(Stored items)

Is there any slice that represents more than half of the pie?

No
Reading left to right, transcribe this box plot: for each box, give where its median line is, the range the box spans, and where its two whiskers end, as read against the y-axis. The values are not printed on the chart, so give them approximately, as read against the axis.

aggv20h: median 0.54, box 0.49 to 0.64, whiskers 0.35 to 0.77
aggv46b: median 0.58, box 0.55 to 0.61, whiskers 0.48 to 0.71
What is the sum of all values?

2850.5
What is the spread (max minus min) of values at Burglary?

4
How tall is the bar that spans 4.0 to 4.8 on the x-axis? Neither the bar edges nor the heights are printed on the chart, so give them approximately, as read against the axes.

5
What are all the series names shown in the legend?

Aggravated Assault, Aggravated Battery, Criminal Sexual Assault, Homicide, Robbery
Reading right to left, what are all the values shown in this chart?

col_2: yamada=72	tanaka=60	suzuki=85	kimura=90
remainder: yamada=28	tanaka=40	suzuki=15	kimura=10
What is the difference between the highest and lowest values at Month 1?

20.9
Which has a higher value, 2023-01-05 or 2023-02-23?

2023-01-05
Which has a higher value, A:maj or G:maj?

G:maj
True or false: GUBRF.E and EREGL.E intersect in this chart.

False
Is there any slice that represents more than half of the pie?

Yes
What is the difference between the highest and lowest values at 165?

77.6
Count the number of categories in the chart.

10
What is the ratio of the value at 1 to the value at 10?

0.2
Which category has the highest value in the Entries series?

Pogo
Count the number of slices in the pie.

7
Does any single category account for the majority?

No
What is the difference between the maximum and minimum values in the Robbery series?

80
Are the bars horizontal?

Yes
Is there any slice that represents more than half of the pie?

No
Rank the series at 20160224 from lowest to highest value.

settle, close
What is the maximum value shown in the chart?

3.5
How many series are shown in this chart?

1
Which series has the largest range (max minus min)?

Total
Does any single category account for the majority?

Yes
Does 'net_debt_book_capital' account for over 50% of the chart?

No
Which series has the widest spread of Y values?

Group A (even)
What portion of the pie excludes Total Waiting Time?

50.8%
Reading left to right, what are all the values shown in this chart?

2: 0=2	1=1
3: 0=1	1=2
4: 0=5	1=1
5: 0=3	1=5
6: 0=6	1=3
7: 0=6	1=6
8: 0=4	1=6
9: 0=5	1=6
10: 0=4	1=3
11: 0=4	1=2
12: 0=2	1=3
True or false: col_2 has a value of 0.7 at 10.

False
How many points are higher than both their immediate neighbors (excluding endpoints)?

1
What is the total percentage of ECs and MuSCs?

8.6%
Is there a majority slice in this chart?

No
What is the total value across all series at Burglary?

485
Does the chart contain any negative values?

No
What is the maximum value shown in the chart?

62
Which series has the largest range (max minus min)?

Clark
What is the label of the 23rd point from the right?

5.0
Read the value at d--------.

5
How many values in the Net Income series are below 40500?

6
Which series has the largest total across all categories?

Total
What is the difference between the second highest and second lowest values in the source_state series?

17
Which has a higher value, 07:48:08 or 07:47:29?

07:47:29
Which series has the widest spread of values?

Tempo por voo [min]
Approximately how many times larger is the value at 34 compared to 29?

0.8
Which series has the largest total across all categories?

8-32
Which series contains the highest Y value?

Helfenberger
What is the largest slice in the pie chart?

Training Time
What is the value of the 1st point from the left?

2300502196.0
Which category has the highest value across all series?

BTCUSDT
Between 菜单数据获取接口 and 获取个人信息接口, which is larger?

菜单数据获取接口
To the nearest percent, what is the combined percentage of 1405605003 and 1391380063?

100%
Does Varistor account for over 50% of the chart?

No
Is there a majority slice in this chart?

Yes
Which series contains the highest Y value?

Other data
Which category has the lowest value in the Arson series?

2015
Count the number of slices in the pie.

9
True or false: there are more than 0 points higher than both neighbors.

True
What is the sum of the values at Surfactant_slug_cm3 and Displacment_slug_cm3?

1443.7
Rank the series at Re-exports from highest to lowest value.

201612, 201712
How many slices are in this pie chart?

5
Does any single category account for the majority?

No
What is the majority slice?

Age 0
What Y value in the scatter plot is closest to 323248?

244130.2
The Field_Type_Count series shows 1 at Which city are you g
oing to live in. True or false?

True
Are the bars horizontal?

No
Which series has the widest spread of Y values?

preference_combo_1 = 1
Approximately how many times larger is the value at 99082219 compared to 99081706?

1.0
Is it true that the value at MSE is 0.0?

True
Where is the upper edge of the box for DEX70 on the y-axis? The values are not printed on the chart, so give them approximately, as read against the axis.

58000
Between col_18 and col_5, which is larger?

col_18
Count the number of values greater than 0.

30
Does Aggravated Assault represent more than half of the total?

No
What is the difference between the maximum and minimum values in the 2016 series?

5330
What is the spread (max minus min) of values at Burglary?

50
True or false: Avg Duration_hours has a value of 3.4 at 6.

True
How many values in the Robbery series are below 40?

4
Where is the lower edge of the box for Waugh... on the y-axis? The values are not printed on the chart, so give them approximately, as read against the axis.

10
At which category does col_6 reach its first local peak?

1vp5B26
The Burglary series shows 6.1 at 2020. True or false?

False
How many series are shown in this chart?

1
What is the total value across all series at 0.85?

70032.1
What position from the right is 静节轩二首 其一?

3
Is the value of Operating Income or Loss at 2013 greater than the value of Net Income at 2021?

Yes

▶ **Task goal**
Print every one of the items above, keeping each line as it stands.

▶ **Answer**
Is there any slice that represents more than half of the pie?

No
Reading left to right, transcribe this box plot: for each box, give where its median line is, the range the box spans, and where its two whiskers end, as read against the y-axis. The values are not printed on the chart, so give them approximately, as read against the axis.

aggv20h: median 0.54, box 0.49 to 0.64, whiskers 0.35 to 0.77
aggv46b: median 0.58, box 0.55 to 0.61, whiskers 0.48 to 0.71
What is the sum of all values?

2850.5
What is the spread (max minus min) of values at Burglary?

4
How tall is the bar that spans 4.0 to 4.8 on the x-axis? Neither the bar edges nor the heights are printed on the chart, so give them approximately, as read against the axes.

5
What are all the series names shown in the legend?

Aggravated Assault, Aggravated Battery, Criminal Sexual Assault, Homicide, Robbery
Reading right to left, what are all the values shown in this chart?

col_2: yamada=72	tanaka=60	suzuki=85	kimura=90
remainder: yamada=28	tanaka=40	suzuki=15	kimura=10
What is the difference between the highest and lowest values at Month 1?

20.9
Which has a higher value, 2023-01-05 or 2023-02-23?

2023-01-05
Which has a higher value, A:maj or G:maj?

G:maj
True or false: GUBRF.E and EREGL.E intersect in this chart.

False
Is there any slice that represents more than half of the pie?

Yes
What is the difference between the highest and lowest values at 165?

77.6
Count the number of categories in the chart.

10
What is the ratio of the value at 1 to the value at 10?

0.2
Which category has the highest value in the Entries series?

Pogo
Count the number of slices in the pie.

7
Does any single category account for the majority?

No
What is the difference between the maximum and minimum values in the Robbery series?

80
Are the bars horizontal?

Yes
Is there any slice that represents more than half of the pie?

No
Rank the series at 20160224 from lowest to highest value.

settle, close
What is the maximum value shown in the chart?

3.5
How many series are shown in this chart?

1
Which series has the largest range (max minus min)?

Total
Does any single category account for the majority?

Yes
Does 'net_debt_book_capital' account for over 50% of the chart?

No
Which series has the widest spread of Y values?

Group A (even)
What portion of the pie excludes Total Waiting Time?

50.8%
Reading left to right, what are all the values shown in this chart?

2: 0=2	1=1
3: 0=1	1=2
4: 0=5	1=1
5: 0=3	1=5
6: 0=6	1=3
7: 0=6	1=6
8: 0=4	1=6
9: 0=5	1=6
10: 0=4	1=3
11: 0=4	1=2
12: 0=2	1=3
True or false: col_2 has a value of 0.7 at 10.

False
How many points are higher than both their immediate neighbors (excluding endpoints)?

1
What is the total percentage of ECs and MuSCs?

8.6%
Is there a majority slice in this chart?

No
What is the total value across all series at Burglary?

485
Does the chart contain any negative values?

No
What is the maximum value shown in the chart?

62
Which series has the largest range (max minus min)?

Clark
What is the label of the 23rd point from the right?

5.0
Read the value at d--------.

5
How many values in the Net Income series are below 40500?

6
Which series has the largest total across all categories?

Total
What is the difference between the second highest and second lowest values in the source_state series?

17
Which has a higher value, 07:48:08 or 07:47:29?

07:47:29
Which series has the widest spread of values?

Tempo por voo [min]
Approximately how many times larger is the value at 34 compared to 29?

0.8
Which series has the largest total across all categories?

8-32
Which series contains the highest Y value?

Helfenberger
What is the largest slice in the pie chart?

Training Time
What is the value of the 1st point from the left?

2300502196.0
Which category has the highest value across all series?

BTCUSDT
Between 菜单数据获取接口 and 获取个人信息接口, which is larger?

菜单数据获取接口
To the nearest percent, what is the combined percentage of 1405605003 and 1391380063?

100%
Does Varistor account for over 50% of the chart?

No
Is there a majority slice in this chart?

Yes
Which series contains the highest Y value?

Other data
Which category has the lowest value in the Arson series?

2015
Count the number of slices in the pie.

9
True or false: there are more than 0 points higher than both neighbors.

True
What is the sum of the values at Surfactant_slug_cm3 and Displacment_slug_cm3?

1443.7
Rank the series at Re-exports from highest to lowest value.

201612, 201712
How many slices are in this pie chart?

5
Does any single category account for the majority?

No
What is the majority slice?

Age 0
What Y value in the scatter plot is closest to 323248?

244130.2
The Field_Type_Count series shows 1 at Which city are you g
oing to live in. True or false?

True
Are the bars horizontal?

No
Which series has the widest spread of Y values?

preference_combo_1 = 1
Approximately how many times larger is the value at 99082219 compared to 99081706?

1.0
Is it true that the value at MSE is 0.0?

True
Where is the upper edge of the box for DEX70 on the y-axis? The values are not printed on the chart, so give them approximately, as read against the axis.

58000
Between col_18 and col_5, which is larger?

col_18
Count the number of values greater than 0.

30
Does Aggravated Assault represent more than half of the total?

No
What is the difference between the maximum and minimum values in the 2016 series?

5330
What is the spread (max minus min) of values at Burglary?

50
True or false: Avg Duration_hours has a value of 3.4 at 6.

True
How many values in the Robbery series are below 40?

4
Where is the lower edge of the box for Waugh... on the y-axis? The values are not printed on the chart, so give them approximately, as read against the axis.

10
At which category does col_6 reach its first local peak?

1vp5B26
The Burglary series shows 6.1 at 2020. True or false?

False
How many series are shown in this chart?

1
What is the total value across all series at 0.85?

70032.1
What position from the right is 静节轩二首 其一?

3
Is the value of Operating Income or Loss at 2013 greater than the value of Net Income at 2021?

Yes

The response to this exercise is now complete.